Your answer must hold only the lines below from the line containing "Ukraina otrzymała m.in." through the line containing "Zespół wGospodarce", each reproduced exactly.

Available records section start

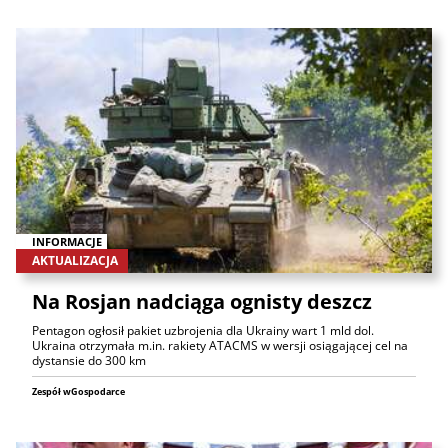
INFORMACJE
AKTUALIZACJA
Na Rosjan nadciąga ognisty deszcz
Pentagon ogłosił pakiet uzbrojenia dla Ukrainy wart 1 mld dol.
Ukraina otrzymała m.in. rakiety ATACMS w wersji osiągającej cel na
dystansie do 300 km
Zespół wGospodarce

Available records section end
Available records section start

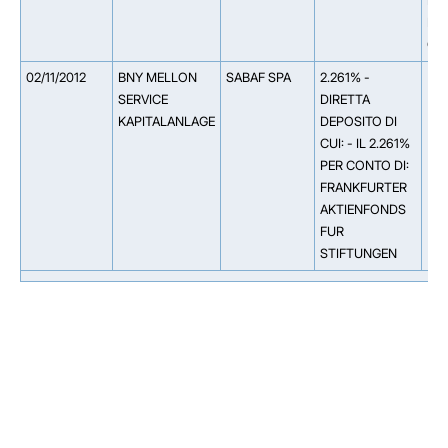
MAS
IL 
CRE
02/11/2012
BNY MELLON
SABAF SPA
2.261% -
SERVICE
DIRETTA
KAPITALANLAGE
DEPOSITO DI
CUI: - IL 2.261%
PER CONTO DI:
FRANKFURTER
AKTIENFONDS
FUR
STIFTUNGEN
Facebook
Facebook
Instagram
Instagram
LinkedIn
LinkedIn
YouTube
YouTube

Available records section end

• **Answer section**
Ukraina otrzymała m.in. rakiety ATACMS w wersji osiągającej cel na
dystansie do 300 km
Zespół wGospodarce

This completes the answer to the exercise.